Intensity in Training
Regardless of training for sport fighting, reality combat or general self defense, it's always good to train at an intense level. Safely, of course. The truth is, if you're training in martial arts then you at least have enough interest in being able to protect yourself or a loved one. For others, it's to perform in a ring or survive in the field. No matter what, the stakes are high. Adrenaline, fear and excitement are all things that are going to affect your thinking and motor skills at crunch time, so it's important to address this in training. The benefits of training this way is an increase in cardio, technique, timing and mental confidence of having simulated stressful scenarios, among others. Therefore, it's good to "warm-up" to the point where you're training with an elevated heart rate. It will make the rest of your training more realistic and reliable.

Cardio Benefits
Probably the more obvious purpose of an intensified training pace is improving your physical endurance. It's not just about getting through an intense warm-up, but then being able to perform at that pace while learning new applications and techniques. This way there's never a rest and constant movement. Your heart-rate stays up and your metabolism continues to burn calories until you rest. Like most cardiovascular exercises, this will strengthen the heart in a healthy way, holding more blood at any one time, getting oxygen to the muscles that much faster and also keeping the brain oxygenated during a crisis. Also, being accustomed to this kind of increase in pulse, you will have more control over the fear and/or excitement during an altercation.

Application Benefits
Another key factor in training at a high intensity is the physical toll that fear and adrenaline take during a crisis. Physical attributes such as strength and speed will abandon you pretty fast in a crisis. Speed is gone as soon as your tired, strength is gone after the initial adrenaline dump and technique becomes sloppy. Motor skills become harder to control and if this comes as a surprise it's hard to deal with and can trigger panic (in which case trained techniques are out the window). It's important to at least explore what it's like to try to maintain proper form and technique in an exhausted state. At the very least to feel the difference. This will change your priorities in training. Speed starts to become timing, strength becomes leverage and technique becomes experience. Simulate as many scenarios when you're pressure testing and there will be nothing out there that you haven't faced.

Mental Benefits
As mentioned earlier, becoming familiar with these physical reactions to fighting is important if or when the time comes. Like a fighter warming up for their first fight, a police officer on their first shift or a soldier being deployed for the first time, there is a wave of physical and emotional sensations that can easily catch someone off guard. Some you can be prepared for and some you just can't. In a self defense scenario, these responses happen in less than a second with little to no warning. This can even trigger some self pity about how unfair it is and how you didn't have a chance to prepare. Just by keeping your training realistic and confronting ways of safely emulating stress on the body and mind and greatly increase your performance and chances of survival when confronted with violence.
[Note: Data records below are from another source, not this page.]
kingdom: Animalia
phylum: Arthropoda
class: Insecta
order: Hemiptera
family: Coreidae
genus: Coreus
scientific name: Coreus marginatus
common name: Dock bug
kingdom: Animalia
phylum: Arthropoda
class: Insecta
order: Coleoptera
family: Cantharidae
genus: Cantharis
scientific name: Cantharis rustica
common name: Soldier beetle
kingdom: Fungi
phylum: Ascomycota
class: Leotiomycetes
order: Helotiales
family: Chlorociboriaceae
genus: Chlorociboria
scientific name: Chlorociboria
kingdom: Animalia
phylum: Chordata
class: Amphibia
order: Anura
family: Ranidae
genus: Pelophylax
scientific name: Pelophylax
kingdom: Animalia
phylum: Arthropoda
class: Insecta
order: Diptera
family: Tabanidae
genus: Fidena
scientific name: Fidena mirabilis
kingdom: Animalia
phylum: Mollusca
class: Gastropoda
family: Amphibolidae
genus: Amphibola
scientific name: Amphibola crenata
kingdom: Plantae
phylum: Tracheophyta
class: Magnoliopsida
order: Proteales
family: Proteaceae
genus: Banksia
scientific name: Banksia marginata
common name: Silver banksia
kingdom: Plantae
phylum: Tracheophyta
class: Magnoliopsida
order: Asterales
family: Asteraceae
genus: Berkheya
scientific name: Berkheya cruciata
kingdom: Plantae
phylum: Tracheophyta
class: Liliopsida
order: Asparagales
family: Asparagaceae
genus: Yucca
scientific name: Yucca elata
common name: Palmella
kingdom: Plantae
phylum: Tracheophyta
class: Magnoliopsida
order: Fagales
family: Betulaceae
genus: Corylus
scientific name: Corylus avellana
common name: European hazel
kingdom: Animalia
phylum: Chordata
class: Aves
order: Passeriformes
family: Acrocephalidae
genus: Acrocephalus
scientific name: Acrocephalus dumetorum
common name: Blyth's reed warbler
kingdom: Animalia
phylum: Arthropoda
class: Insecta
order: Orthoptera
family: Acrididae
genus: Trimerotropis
Staying focused, calm and goal oriented can get you through anything, but if you're not prepared the mind is the first to go. Panic often strikes us before the mentioned physical depletion of stress. By having studied various scenarios, you can keep the mind calm and compensate to the environment and also to how you react. High intensity training will take it's toll, but not like being under-prepared.

Always Step It Up
I remember reading a book by Marchinko where he mentions that if you're preparing for war then you have to at least train at the intensity of risking injury. Considering that the cost of war can be death, that seems to make sense to me. It's the hard truth. Training in martial arts should take you out of your comfort zone on a regular basis. Take the precautions to do this safely and attack it head on. Violence can attack at any second and your body and mind can abandon you when you need them if you're not able to seize control. Things never happen when they're "supposed" to, so have the confidence that you can roll with anything. Remember: heavy on the warm-ups, steady pace during the drills and some good, safe and honest pressure testing to end the session and prove to yourself that you can make it work. If you can keep good timing and form when exhausted, you'll be that much better when you're feeling 100%. Leave all doubts on the mat.